### To be done
Can you format every line of the listing below as a JSON list of strings, with one string per line and any blank lines omitted?

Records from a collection

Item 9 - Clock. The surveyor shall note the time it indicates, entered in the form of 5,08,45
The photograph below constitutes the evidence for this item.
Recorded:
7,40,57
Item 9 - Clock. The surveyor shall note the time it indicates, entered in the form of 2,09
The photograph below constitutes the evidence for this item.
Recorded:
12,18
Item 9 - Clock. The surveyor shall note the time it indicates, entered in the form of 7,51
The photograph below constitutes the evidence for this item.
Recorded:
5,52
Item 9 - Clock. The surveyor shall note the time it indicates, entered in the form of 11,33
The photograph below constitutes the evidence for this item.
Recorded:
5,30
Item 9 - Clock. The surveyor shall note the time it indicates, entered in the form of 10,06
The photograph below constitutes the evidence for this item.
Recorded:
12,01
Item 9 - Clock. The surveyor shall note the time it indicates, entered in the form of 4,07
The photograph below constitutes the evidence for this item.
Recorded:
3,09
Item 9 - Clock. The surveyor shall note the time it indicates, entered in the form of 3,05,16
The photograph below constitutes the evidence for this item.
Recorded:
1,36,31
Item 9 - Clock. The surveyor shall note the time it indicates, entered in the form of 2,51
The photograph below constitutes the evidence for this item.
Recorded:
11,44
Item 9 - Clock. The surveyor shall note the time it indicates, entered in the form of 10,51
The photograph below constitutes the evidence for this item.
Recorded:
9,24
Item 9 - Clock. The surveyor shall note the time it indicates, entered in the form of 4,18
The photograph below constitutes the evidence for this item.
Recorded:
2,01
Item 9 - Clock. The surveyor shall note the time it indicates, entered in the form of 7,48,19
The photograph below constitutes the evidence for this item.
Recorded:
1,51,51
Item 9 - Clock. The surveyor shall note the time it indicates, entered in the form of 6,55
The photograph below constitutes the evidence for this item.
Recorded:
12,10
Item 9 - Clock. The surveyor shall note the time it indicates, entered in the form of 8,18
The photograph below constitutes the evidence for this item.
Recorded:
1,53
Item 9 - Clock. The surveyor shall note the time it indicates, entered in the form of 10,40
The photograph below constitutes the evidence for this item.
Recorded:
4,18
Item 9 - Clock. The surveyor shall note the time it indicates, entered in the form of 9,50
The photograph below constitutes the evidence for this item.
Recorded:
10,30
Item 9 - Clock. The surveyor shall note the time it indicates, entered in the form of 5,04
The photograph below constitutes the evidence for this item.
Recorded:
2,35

### Response to the task
[
  "Item 9 - Clock. The surveyor shall note the time it indicates, entered in the form of 5,08,45",
  "The photograph below constitutes the evidence for this item.",
  "Recorded:",
  "7,40,57",
  "Item 9 - Clock. The surveyor shall note the time it indicates, entered in the form of 2,09",
  "The photograph below constitutes the evidence for this item.",
  "Recorded:",
  "12,18",
  "Item 9 - Clock. The surveyor shall note the time it indicates, entered in the form of 7,51",
  "The photograph below constitutes the evidence for this item.",
  "Recorded:",
  "5,52",
  "Item 9 - Clock. The surveyor shall note the time it indicates, entered in the form of 11,33",
  "The photograph below constitutes the evidence for this item.",
  "Recorded:",
  "5,30",
  "Item 9 - Clock. The surveyor shall note the time it indicates, entered in the form of 10,06",
  "The photograph below constitutes the evidence for this item.",
  "Recorded:",
  "12,01",
  "Item 9 - Clock. The surveyor shall note the time it indicates, entered in the form of 4,07",
  "The photograph below constitutes the evidence for this item.",
  "Recorded:",
  "3,09",
  "Item 9 - Clock. The surveyor shall note the time it indicates, entered in the form of 3,05,16",
  "The photograph below constitutes the evidence for this item.",
  "Recorded:",
  "1,36,31",
  "Item 9 - Clock. The surveyor shall note the time it indicates, entered in the form of 2,51",
  "The photograph below constitutes the evidence for this item.",
  "Recorded:",
  "11,44",
  "Item 9 - Clock. The surveyor shall note the time it indicates, entered in the form of 10,51",
  "The photograph below constitutes the evidence for this item.",
  "Recorded:",
  "9,24",
  "Item 9 - Clock. The surveyor shall note the time it indicates, entered in the form of 4,18",
  "The photograph below constitutes the evidence for this item.",
  "Recorded:",
  "2,01",
  "Item 9 - Clock. The surveyor shall note the time it indicates, entered in the form of 7,48,19",
  "The photograph below constitutes the evidence for this item.",
  "Recorded:",
  "1,51,51",
  "Item 9 - Clock. The surveyor shall note the time it indicates, entered in the form of 6,55",
  "The photograph below constitutes the evidence for this item.",
  "Recorded:",
  "12,10",
  "Item 9 - Clock. The surveyor shall note the time it indicates, entered in the form of 8,18",
  "The photograph below constitutes the evidence for this item.",
  "Recorded:",
  "1,53",
  "Item 9 - Clock. The surveyor shall note the time it indicates, entered in the form of 10,40",
  "The photograph below constitutes the evidence for this item.",
  "Recorded:",
  "4,18",
  "Item 9 - Clock. The surveyor shall note the time it indicates, entered in the form of 9,50",
  "The photograph below constitutes the evidence for this item.",
  "Recorded:",
  "10,30",
  "Item 9 - Clock. The surveyor shall note the time it indicates, entered in the form of 5,04",
  "The photograph below constitutes the evidence for this item.",
  "Recorded:",
  "2,35"
]